Narcissists, in fact, have a strong dislike for their partners. All of the wonderful qualities that attracted him to his partner to begin with become a point of contention later down the road. At first, he tries to mirror these qualities, creating the soul mate effect and hooking us in. Later, he might keep us in the queue by future-faking events that give allusions of promise but never occur. Oh, but that didn’t mean he didn’t like me, does it? Certainly that wasn’t true the whole time, was it? Our cognitive dissonance prevents us from really believing it even with the cold hard facts laid out before us. The narcissist creates just enough plausible deniability to keep the cognitive dissonance alive. We want to give him the benefit of the doubt or another chance and sometimes we just want to look the other way. But no, we had such great sex he had to have loved me! Little did you know that having great sex with the narcissist changes nothing. he will still cheat and he will still lie. Little did we know!

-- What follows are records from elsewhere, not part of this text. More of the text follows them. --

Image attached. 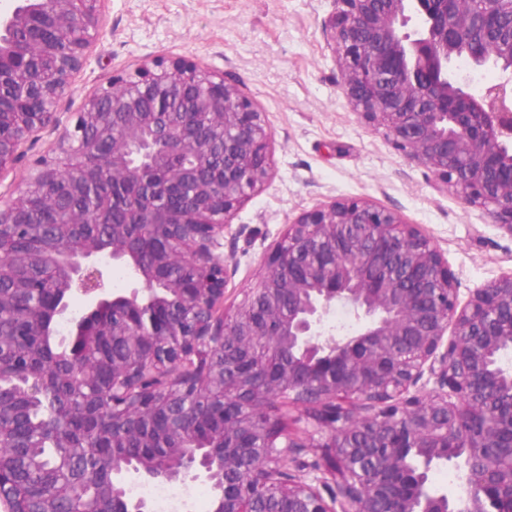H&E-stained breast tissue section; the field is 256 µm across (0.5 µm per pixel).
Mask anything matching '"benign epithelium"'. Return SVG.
I'll list each match as a JSON object with an SVG mask.
<instances>
[{"label":"benign epithelium","mask_w":512,"mask_h":512,"mask_svg":"<svg viewBox=\"0 0 512 512\" xmlns=\"http://www.w3.org/2000/svg\"><path fill=\"white\" fill-rule=\"evenodd\" d=\"M102 0H13L0 12V173L54 121L53 107L86 64ZM499 0H336L329 18L342 87L393 147L512 234V14ZM68 35L59 50L58 38ZM467 57L500 70L475 96L452 68ZM265 113L235 85L185 58L154 59L118 74L84 101L52 153L0 202V272L36 264L51 278L0 293L21 324L0 358V412L26 419L47 377L19 364L31 339L64 316L76 334L107 331L121 354L99 396L112 452L78 487L87 512H152L127 496L137 480L202 481L213 512H497L512 500V272L460 302L448 263L429 237L365 199L302 212L226 309L224 231L272 176ZM109 172L112 206L71 207ZM39 196L50 214L25 249ZM124 268L115 292L102 256ZM84 298L67 314L69 296ZM359 328L335 336L336 306ZM78 384L93 381L86 353ZM209 404L187 429L181 380ZM300 409L291 429L277 403ZM8 446L32 449L17 433ZM323 449L325 463L298 462ZM163 448L161 455L151 452ZM474 458L456 500L428 484L438 462ZM0 512H68L51 483L32 485L0 458Z\"/></svg>","instance_id":"7a95c632"}]
</instances>
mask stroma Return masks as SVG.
Returning <instances> with one entry per match:
<instances>
[{"label": "stroma", "instance_id": "obj_1", "mask_svg": "<svg viewBox=\"0 0 512 512\" xmlns=\"http://www.w3.org/2000/svg\"><path fill=\"white\" fill-rule=\"evenodd\" d=\"M336 0H104L87 64L36 133L29 157L51 152L84 98L144 61L185 57L223 75L265 112L274 174L236 211L224 234L226 297L241 299L272 246L303 211L366 199L429 236L460 300L512 271V234L395 150L342 88L328 18Z\"/></svg>", "mask_w": 512, "mask_h": 512}]
</instances>
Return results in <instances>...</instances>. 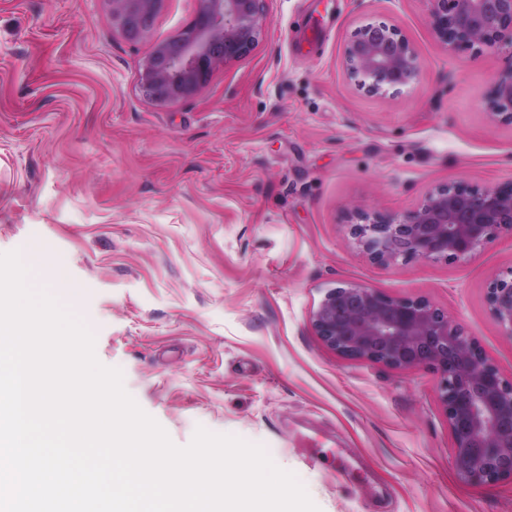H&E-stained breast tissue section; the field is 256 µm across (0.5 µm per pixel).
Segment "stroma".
I'll use <instances>...</instances> for the list:
<instances>
[{
  "mask_svg": "<svg viewBox=\"0 0 512 512\" xmlns=\"http://www.w3.org/2000/svg\"><path fill=\"white\" fill-rule=\"evenodd\" d=\"M197 9L165 0L134 45L106 0H0V253L44 256L175 445L200 426L261 445L320 512H512V484L459 480L438 373L342 357L311 323L336 286L425 298L512 378L486 300L512 233L467 262L388 266L347 234L358 208L512 183V125L477 103L505 55L444 49L427 0H266L249 54L154 103L142 61ZM376 22L417 53L411 89L348 78L345 46Z\"/></svg>",
  "mask_w": 512,
  "mask_h": 512,
  "instance_id": "stroma-1",
  "label": "stroma"
}]
</instances>
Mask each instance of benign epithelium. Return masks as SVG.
Returning a JSON list of instances; mask_svg holds the SVG:
<instances>
[{
  "mask_svg": "<svg viewBox=\"0 0 512 512\" xmlns=\"http://www.w3.org/2000/svg\"><path fill=\"white\" fill-rule=\"evenodd\" d=\"M112 27L138 43L151 35L164 0H108ZM193 21L153 45L140 87L158 104L197 95L213 70L258 43L265 0H198ZM429 25L446 49L507 54V64L478 96L491 122L512 125V0H428ZM348 77L382 95L415 84L421 62L407 38L386 23L362 27L346 45ZM502 231L512 232V185L440 186L396 216L356 212L349 235L382 265L398 261H468ZM491 314L512 338V269L487 288ZM317 336L340 355L398 370L432 369L448 420L458 478L467 484L512 483V379L477 339L425 298L388 296L365 285L329 289L312 318Z\"/></svg>",
  "mask_w": 512,
  "mask_h": 512,
  "instance_id": "7a95c632",
  "label": "benign epithelium"
}]
</instances>
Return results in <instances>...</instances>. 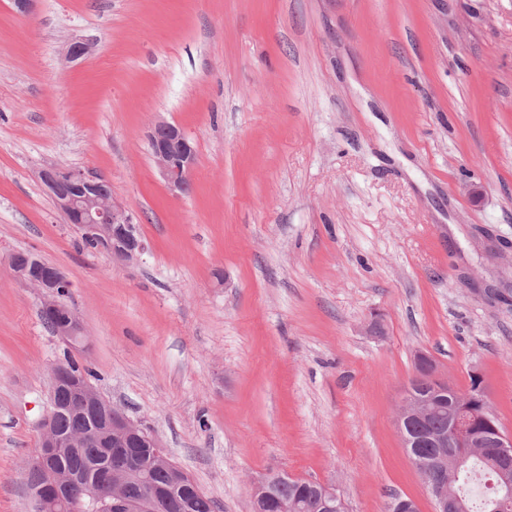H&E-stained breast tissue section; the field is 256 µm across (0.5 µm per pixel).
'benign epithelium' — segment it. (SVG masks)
<instances>
[{
	"instance_id": "7a95c632",
	"label": "benign epithelium",
	"mask_w": 512,
	"mask_h": 512,
	"mask_svg": "<svg viewBox=\"0 0 512 512\" xmlns=\"http://www.w3.org/2000/svg\"><path fill=\"white\" fill-rule=\"evenodd\" d=\"M92 46L86 41L75 39L68 44L66 55L77 60L89 55ZM152 154L158 171L167 188L174 194H185L191 188L190 174L195 164L196 151L185 132L168 122L155 124L150 135ZM40 179L66 215L68 223L74 225L81 235L93 237L100 242V248H112V256L131 263L145 252L146 244L134 224L126 207L114 197L98 195L96 188L104 176L91 169H44ZM16 278L25 285L39 290L42 314L56 315L60 305L56 301L58 288L66 283L61 270L55 266L46 267L38 278L33 279L24 271L15 272ZM56 335L64 342L74 345L83 339L80 318L70 310L63 311V319ZM52 384L56 387L72 384L83 395L93 386L72 376L69 369L56 365L51 369ZM93 403L101 417L102 433L114 448L117 462L102 470L95 487L82 495L72 496L70 490L75 480L56 471L52 462L58 451V439L52 429V416L47 413L38 423L42 433L36 460L29 471L30 486L39 505V512H81L86 504L98 512H127L129 499L128 484L140 478L132 468L133 456L141 445L152 448L156 458L164 464L169 475L168 486L149 482L140 501V512H156L163 505L169 509L176 504L169 498L172 489L185 484L190 477L169 457L154 432L141 422L131 419L123 410L112 405L100 394L92 395ZM433 416V410L426 404L404 398L396 418V426L402 441H408V432L414 426L422 427ZM486 427L495 433L489 443L475 441L473 448L490 446V451L502 459H512V439L505 436L488 415L482 416ZM474 418L461 414L449 425L448 432L428 438L435 452L425 459L420 468L421 478L427 486L433 501L434 512H448V491L445 480L448 457L444 448L452 441H463ZM288 474L269 473L252 484L251 500L253 512H269L273 481L286 479Z\"/></svg>"
}]
</instances>
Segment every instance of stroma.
Instances as JSON below:
<instances>
[{"instance_id":"stroma-1","label":"stroma","mask_w":512,"mask_h":512,"mask_svg":"<svg viewBox=\"0 0 512 512\" xmlns=\"http://www.w3.org/2000/svg\"><path fill=\"white\" fill-rule=\"evenodd\" d=\"M162 120L196 150L185 195ZM49 167L104 175L137 263L83 248ZM17 251L70 281L83 345L44 328ZM68 354L220 512L271 470L434 512L396 428L418 355L480 375L512 435V0H0V512H37ZM152 154L158 171L173 194H185L191 188L190 174L196 151L185 132L168 122L159 121L150 135Z\"/></svg>"}]
</instances>
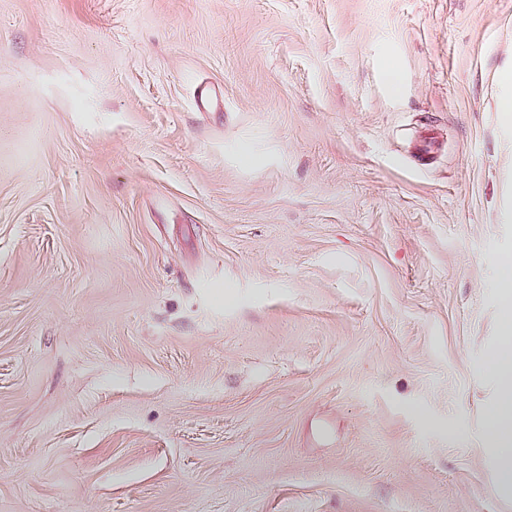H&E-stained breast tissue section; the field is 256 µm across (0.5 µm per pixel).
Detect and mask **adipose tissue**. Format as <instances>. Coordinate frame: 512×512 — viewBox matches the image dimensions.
<instances>
[{
    "label": "adipose tissue",
    "mask_w": 512,
    "mask_h": 512,
    "mask_svg": "<svg viewBox=\"0 0 512 512\" xmlns=\"http://www.w3.org/2000/svg\"><path fill=\"white\" fill-rule=\"evenodd\" d=\"M503 328L500 348L489 360V369L500 387V399L487 418L488 436L499 459L501 484L512 489V261L502 263Z\"/></svg>",
    "instance_id": "obj_1"
}]
</instances>
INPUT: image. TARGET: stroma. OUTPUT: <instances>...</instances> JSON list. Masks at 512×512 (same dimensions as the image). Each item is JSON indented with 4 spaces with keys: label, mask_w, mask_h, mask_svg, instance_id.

It’s a struggle to accept that our entire chaotic relationship was a fraud even when we know in our heart of hearts this is true. We want so much to believe that the narcissist must have loved us at some point in the relationship even though we know for a fact that no one who could have possibly loved us would have ever done the things that he did to us and behind our backs. Oh Good God…how do we deal with the pain of cognitive dissonance?
I will tell you now how I dealt with it and it’s really very simple. The one belief that saved me from LITERALLY dying of a broken heart throughout my 13-years with a narcissist motherfucker is my belief that all things have to be logical in order to be real. During the last three or so years of the relationship, I simply couldn’t take it anymore…the constant lying …the constant insult to my intelligence…and I started tossing out the same response to his bullshit: “I’m sorry, but that’s not logical. It simply couldn’t have happened that way. You’re lying!” and it absolutely infuriated him. He eventually resorted to mocking me about it. “Logical, logical, logical…I’m sick of your “logical” bullshit!” he would say, right before disappearing out the door and plunging me into a good long silent treatment. But I knew I was right because what HE said – whatever story he was telling me – wasn’t logical and I found comfort in that.
A person – even one as good at lying as a narcissist – can not argue with logic. I used logic to navigate my way through – and up and out of – the muddy waters of cognitive dissonance and you can too, my friends. I’m not saying it’s easy but how long can we continue to postpone our recovery based on the conflicting beliefs we have about the narcissist – especially when we know the truth! To escape the grief and emotional torment of cognitive dissonance, you have to make a choice between what you want to be true and what you know to be true and using logic is one way to ensure your choice will be the right one. You have to be confident in the truth that you know and you have to stand strong in your own defense. If you practice doing this, you will learn to do it naturally and you will eventually break free of the spinning mindset that clouds our ability to decide correctly. It is time, right now, to begin to finally make the right choices…..for yourself, for your children, for your future, and for your sanity.